Rus yanlısı medyanın dezenformasyon kampanyalarında önemli bir rol oynayan hibrit savaşı sürüyor. Gazeteciler için dünyanın en tehlikeli ülkelerinden biri olarak bilinen Meksika’da, organize suç örgütlerinin tehdidi ve Başkan Andrés Manuel López Obrador’un saldırgan ve kutuplaştırıcı söylemleriyle mücadele ediyor. Haiti’de de gazeteciler yine çetelerin hedefindeler.
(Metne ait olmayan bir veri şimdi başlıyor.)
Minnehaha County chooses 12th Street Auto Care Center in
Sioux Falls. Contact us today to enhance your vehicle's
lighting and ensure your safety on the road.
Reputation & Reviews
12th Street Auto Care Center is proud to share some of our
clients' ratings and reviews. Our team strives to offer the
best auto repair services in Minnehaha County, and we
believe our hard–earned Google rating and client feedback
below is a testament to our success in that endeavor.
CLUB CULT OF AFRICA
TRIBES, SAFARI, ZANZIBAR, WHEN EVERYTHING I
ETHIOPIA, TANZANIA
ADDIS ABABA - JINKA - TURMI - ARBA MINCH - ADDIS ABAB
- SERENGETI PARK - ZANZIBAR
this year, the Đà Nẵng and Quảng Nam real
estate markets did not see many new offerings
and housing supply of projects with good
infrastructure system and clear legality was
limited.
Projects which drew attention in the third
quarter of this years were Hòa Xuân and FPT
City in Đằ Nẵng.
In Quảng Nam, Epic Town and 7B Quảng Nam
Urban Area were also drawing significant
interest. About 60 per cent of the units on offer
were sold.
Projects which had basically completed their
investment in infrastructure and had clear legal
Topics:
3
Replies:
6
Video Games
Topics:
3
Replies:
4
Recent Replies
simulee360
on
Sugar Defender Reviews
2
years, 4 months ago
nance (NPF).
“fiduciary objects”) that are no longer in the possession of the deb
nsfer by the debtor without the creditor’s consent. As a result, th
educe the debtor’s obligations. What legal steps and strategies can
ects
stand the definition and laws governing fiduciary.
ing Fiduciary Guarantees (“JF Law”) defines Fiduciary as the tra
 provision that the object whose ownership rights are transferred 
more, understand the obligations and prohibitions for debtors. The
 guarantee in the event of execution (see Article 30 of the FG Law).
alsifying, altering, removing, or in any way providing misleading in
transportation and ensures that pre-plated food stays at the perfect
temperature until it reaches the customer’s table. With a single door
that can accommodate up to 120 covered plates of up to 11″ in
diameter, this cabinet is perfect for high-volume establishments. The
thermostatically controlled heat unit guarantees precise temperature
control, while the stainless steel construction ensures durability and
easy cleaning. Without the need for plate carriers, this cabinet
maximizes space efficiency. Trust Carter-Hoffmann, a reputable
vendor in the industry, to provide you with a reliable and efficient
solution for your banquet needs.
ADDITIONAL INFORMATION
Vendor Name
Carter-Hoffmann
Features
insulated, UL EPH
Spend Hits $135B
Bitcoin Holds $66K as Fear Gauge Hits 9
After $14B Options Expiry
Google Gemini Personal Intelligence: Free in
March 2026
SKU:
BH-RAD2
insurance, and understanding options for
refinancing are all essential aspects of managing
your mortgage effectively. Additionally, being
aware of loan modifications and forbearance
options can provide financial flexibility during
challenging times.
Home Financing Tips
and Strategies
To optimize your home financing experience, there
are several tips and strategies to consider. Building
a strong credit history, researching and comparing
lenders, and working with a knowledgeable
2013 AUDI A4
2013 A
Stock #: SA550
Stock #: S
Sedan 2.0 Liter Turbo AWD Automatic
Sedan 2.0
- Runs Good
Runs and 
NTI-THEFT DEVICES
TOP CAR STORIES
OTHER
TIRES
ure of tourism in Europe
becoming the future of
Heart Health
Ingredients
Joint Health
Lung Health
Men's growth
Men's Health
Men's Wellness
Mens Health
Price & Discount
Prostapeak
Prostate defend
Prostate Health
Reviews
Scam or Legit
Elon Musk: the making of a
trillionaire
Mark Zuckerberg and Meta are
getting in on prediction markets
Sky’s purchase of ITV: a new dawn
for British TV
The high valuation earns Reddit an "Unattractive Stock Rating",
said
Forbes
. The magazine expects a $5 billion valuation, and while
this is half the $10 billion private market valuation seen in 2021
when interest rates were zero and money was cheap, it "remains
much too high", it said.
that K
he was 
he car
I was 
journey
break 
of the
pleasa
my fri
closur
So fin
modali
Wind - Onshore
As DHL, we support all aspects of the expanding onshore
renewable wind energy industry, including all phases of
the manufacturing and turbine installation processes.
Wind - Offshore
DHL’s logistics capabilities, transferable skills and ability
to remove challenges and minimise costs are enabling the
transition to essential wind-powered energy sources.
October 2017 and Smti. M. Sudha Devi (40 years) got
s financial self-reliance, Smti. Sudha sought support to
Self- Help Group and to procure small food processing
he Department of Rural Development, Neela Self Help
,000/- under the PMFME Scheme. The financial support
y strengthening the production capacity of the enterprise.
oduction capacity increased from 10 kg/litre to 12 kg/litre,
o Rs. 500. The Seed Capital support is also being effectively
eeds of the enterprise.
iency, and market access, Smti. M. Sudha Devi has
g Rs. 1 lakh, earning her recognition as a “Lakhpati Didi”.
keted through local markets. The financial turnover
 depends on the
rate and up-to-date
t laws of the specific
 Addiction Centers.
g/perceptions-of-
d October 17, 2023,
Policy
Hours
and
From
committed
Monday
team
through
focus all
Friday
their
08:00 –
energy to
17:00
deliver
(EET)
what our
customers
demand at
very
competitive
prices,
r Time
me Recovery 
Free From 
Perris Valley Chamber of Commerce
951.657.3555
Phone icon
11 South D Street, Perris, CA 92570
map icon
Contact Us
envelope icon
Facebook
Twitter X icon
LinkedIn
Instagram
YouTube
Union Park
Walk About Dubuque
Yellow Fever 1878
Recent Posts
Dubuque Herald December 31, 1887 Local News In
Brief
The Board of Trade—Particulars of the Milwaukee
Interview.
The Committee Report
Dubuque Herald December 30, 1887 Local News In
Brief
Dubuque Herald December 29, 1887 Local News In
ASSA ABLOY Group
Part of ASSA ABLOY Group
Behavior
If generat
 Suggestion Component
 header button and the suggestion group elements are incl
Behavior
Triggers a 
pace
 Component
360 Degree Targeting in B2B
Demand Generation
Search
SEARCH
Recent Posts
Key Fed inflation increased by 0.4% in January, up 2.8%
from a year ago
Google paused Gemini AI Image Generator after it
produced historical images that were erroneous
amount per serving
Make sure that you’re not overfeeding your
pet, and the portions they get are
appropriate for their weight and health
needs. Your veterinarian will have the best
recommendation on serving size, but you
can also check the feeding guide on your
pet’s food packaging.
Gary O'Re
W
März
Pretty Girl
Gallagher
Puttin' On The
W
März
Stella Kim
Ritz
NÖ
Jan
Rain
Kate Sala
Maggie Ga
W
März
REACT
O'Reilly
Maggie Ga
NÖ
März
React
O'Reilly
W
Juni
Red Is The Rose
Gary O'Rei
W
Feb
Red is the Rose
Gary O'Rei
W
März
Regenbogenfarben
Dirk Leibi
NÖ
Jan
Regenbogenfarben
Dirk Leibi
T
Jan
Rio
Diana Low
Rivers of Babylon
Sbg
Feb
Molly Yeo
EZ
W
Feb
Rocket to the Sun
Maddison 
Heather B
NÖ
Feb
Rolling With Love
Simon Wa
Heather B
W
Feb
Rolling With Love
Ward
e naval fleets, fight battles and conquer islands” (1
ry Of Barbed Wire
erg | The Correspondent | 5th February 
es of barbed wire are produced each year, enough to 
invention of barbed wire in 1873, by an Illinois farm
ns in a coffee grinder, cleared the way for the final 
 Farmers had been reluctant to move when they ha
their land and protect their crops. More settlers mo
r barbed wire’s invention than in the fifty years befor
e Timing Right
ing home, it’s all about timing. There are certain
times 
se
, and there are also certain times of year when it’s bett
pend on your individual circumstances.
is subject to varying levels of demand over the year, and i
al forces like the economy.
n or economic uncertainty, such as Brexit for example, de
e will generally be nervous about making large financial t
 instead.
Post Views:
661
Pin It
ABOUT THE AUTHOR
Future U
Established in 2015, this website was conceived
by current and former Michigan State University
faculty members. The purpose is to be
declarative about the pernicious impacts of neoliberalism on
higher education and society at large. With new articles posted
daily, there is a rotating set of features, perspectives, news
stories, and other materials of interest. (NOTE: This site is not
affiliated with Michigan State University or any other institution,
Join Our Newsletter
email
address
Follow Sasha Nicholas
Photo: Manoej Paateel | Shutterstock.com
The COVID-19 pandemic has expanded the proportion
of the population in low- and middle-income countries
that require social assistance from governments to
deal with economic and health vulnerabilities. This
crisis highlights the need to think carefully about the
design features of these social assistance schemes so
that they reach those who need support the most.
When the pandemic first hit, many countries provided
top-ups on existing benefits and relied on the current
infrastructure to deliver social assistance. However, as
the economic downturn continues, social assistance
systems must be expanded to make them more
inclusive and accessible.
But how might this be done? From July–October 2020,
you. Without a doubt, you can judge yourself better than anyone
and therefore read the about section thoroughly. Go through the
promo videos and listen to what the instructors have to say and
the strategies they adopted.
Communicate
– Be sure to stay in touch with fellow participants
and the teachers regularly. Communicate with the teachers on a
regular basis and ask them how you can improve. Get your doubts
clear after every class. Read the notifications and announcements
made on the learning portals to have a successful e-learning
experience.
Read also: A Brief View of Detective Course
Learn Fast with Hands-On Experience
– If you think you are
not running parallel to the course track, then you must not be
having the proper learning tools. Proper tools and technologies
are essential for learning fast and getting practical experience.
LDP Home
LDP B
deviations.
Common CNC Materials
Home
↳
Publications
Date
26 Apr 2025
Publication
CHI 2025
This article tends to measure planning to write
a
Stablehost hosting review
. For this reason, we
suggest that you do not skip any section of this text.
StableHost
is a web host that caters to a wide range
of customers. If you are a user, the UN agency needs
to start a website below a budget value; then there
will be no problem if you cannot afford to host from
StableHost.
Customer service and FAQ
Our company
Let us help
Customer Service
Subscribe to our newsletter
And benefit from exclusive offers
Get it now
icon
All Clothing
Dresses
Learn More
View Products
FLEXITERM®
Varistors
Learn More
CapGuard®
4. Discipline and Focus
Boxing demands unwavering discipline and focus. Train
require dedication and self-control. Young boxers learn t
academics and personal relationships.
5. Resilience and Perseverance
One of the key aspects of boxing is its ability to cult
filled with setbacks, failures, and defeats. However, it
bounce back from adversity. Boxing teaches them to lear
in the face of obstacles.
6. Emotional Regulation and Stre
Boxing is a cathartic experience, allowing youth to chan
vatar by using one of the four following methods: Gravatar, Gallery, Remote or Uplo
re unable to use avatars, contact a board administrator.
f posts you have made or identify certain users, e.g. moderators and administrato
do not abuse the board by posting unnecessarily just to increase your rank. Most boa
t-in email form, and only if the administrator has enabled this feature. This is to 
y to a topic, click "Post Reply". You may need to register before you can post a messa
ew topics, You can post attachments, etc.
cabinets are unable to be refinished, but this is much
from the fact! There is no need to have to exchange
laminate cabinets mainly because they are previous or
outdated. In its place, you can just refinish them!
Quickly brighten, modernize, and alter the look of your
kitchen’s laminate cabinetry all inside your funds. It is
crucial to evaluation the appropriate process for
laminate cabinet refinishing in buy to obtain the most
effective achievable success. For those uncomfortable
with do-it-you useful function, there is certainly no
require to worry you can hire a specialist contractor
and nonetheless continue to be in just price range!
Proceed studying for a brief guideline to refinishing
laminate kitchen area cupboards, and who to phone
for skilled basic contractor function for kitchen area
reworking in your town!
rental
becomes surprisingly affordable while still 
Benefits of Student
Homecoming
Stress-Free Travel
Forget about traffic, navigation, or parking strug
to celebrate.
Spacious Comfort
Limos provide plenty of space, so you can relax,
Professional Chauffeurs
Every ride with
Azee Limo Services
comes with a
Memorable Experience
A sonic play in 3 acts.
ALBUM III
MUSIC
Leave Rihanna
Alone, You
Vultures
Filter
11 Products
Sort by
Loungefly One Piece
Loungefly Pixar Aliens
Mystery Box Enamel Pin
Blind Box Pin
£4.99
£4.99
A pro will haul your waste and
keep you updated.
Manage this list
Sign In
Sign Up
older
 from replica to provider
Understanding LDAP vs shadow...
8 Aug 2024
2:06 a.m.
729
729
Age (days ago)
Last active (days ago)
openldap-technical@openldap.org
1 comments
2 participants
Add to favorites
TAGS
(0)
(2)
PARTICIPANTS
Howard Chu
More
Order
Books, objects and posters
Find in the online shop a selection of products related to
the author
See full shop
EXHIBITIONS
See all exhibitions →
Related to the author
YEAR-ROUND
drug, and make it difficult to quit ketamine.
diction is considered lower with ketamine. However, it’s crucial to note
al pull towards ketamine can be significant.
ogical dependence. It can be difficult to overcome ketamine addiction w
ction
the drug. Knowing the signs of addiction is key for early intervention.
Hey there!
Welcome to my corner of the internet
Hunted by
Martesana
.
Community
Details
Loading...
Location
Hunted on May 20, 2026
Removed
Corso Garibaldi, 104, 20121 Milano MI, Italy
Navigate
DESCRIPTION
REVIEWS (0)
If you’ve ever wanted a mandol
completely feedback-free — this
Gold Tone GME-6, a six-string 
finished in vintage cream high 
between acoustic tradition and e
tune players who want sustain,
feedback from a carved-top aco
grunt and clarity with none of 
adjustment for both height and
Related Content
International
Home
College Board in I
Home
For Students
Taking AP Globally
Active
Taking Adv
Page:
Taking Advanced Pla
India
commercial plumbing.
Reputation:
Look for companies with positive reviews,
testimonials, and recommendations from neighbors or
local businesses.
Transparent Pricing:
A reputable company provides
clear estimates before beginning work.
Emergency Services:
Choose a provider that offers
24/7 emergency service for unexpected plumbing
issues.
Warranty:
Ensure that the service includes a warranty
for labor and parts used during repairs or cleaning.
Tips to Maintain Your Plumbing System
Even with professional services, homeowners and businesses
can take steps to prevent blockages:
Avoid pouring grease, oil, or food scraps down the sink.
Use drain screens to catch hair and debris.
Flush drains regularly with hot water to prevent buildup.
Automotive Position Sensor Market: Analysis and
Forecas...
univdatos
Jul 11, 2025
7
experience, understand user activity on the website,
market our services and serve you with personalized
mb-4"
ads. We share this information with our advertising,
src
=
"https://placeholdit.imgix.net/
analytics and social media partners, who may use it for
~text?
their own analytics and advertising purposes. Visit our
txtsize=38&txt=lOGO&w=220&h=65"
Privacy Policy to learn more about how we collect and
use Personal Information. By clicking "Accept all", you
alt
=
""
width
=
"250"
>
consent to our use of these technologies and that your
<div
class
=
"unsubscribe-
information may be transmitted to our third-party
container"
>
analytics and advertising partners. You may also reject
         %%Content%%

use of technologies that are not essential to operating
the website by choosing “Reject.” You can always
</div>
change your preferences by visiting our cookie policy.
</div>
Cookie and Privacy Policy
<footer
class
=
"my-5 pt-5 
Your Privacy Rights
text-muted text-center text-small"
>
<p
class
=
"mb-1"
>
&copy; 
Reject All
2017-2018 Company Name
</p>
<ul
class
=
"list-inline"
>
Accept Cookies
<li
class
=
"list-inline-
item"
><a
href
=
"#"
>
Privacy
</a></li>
Kamuoyu tartışmaları, hükümet ve basın arasındaki sorunlu ilişkilerden etkileniyor. Bu gerilim, her yıl yayınlanan basın özgürlüğü endeksindeki sıralamayı değiştiriyor. Endekste üst basamaklara çıkabilmek için hükümetlerin maalesef özel bir çabası yok.
“Basının her şeyi söyleme özgürlüğü olmalı ki, bazı insanlar her şeyi yapma özgürlüğüne sahip olmasınlar.” Bu söz, Fransız devlet adamı, diplomat ve edebiyatçı Alain Peyrefitte’ye ait. Otoriter yönetimlerin amacı eleştirel sesleri susturmak. Medyayı özgür bırakırsanız demokrasilerin vazgeçilmez bir koruyucusu olurlar.
Basın ve ifade özgürlüğünü savunan dünyanın ilk ve tek çok dilli dergisi olarak farklı coğrafyalardaki meslektaşlarımızın koşulsuz bir şekilde salıverilmelerini ve düşünce özgürlüğünü suç sayan yasaların kaldırılmasını talep ediyoruz. 3 Mayıs Dünya Basın Özgürlüğü Günü’nüz kutlu olsun!